10.2.2 Identifying a Bond for Deed
10.2.2 Identifying a Bond for Deed aetrahan Wed, 05/03/2023 - 10:00Without a promise to transfer title following completion of the installment payments, an agreement is not a bond for deed.1 However, a contract may be a “bond for deed” even if it is styled as something else.2 A contract requiring the buyer to obtain financing to pay off a mortgage can be a bond for deed.3 An agreement can be a bond for deed even if it does not comply with statutory protections for the bond for deed buyer.4 The presence of a final nominal payment or a balloon payment does not prevent an agreement from being a bond for deed.5
The proper interpretation of a contract is a legal issue subject to de novo review.6
By comparison, La. C.C. art. 2620 defines an option to buy as a contract whereby a party gives another the right to accept an offer to buy within a stipulated time. Thus, a document giving a term and varying purchase prices for an option to buy is not a bond for deed, but rather a lease with an option to buy.7 There is a 10-year limit on options to buy.8
A bond for deed must be made by authentic act or by act under private signature.9 However, occupancy plus sworn admission by the seller can substitute for the lack of a written agreement.10
- 1James v. Denham Springs Rent All, Inc., 2007-0858 (La. App. 1 Cir. 12/21/07), 2007 WL 4465620; Solet v.
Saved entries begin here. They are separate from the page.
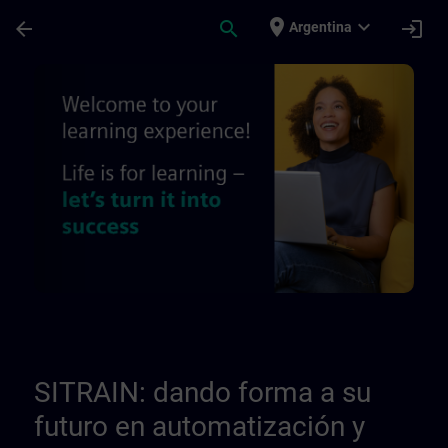
Saltar al contenido principal
Página cargada
place
expand_more
arrow_back
search
login
Argentina
Quiénes somos - Páginas de información r
SITRAIN: dando forma a su
futuro en automatización y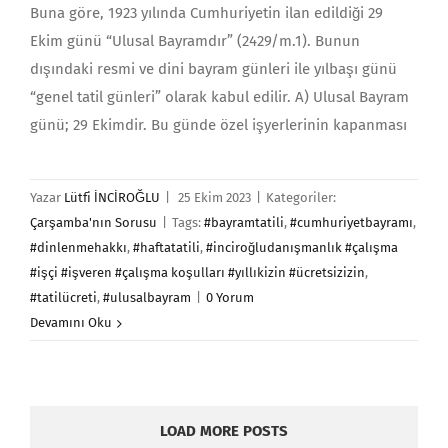
Buna göre, 1923 yı­lında Cumhuriyetin ilan edildiği 29
Ekim günü “Ulusal Bayramdır” (2429/m.1). Bunun
dışındaki resmi ve dini bayram günleri ile yılbaşı günü
“genel tatil günleri” olarak kabul edilir. A) Ulusal Bayram
günü; 29 Ekimdir. Bu günde özel işyerlerinin ka­pan­ması
Yazar
Lütfi İNCİROĞLU
|
25 Ekim 2023
|
Kategoriler:
Çarşamba'nın Sorusu
|
Tags:
#bayramtatili
,
#cumhuriyetbayramı
,
#dinlenmehakkı
,
#haftatatili
,
#inciroğludanışmanlık #çalışma
#işçi #işveren #çalışma koşulları #yıllıkizin #ücretsizizin
,
#tatilücreti
,
#ulusalbayram
|
0 Yorum
Devamını Oku
LOAD MORE POSTS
Brooks, 2009-0568 (La. App. 1 Cir. 12/16/09), 30 So. 3d 96, 99–100; Bradstreet v. Kinchen, 2008-0126 (La. App. 4 Cir. 04/01/09), 10 So. 3d 331, 336–37; Williams v. Adams, 2010-0477 (La. App. 1 Cir. 11/01/10), 2010 WL 4278275.
- 2See, e.g., Bayou Fleet P’ship v. Phillip Fam., LLC, 07-581 (La. App. 5 Cir. /02/06/08), 976 So. 2d 794; Tabor v. Wolinski, 1999-1732 (La. App.1 Cir. 09/22/00), 767 So. 2d 972 (“lease-purchase agreement” was a bond for deed); Mooers v. Sosa, 01-286 (La. App. 5 Cir. 09/25/01), 798 So. 2d 200 (“affidavit” was a bond for deed).
- 3Cottingim v. Vliet, 2008-1263 (La. App. 4 Cir. 08/12/09), 19 So. 3d 26, 31.
- 4Montz v. Theard, 2001-0768 (La. App. 1 Cir. 02/27/02), 818 So. 2d 181, 187.
- 5Bennett v. Hughes, 2003-1727 (La. App. 4 Cir. 05/26/04), 876 So. 2d 862, 863–64.
- 6Montz, 2001-0768, 818 So. 2d at 187.
- 7Bayou Fleet P’ship v. Phillip Fam., LLC, 11-924 (La. App. 5 Cir. 03/27/12), 91 So. 3d 1112.
- 8La. C.C. art. 2628; Bubola v. Stutts, 2008-183 (La. App. 1 Cir. 09/12/08), 2008 WL 4191020.
- 9Solet, 2009-0568, 30 So. 3d at 100.
- 10Upton v. Whitehead, 41,131 (La. App. 2 Cir. 06/28/06), 935 So. 2d 746, 749.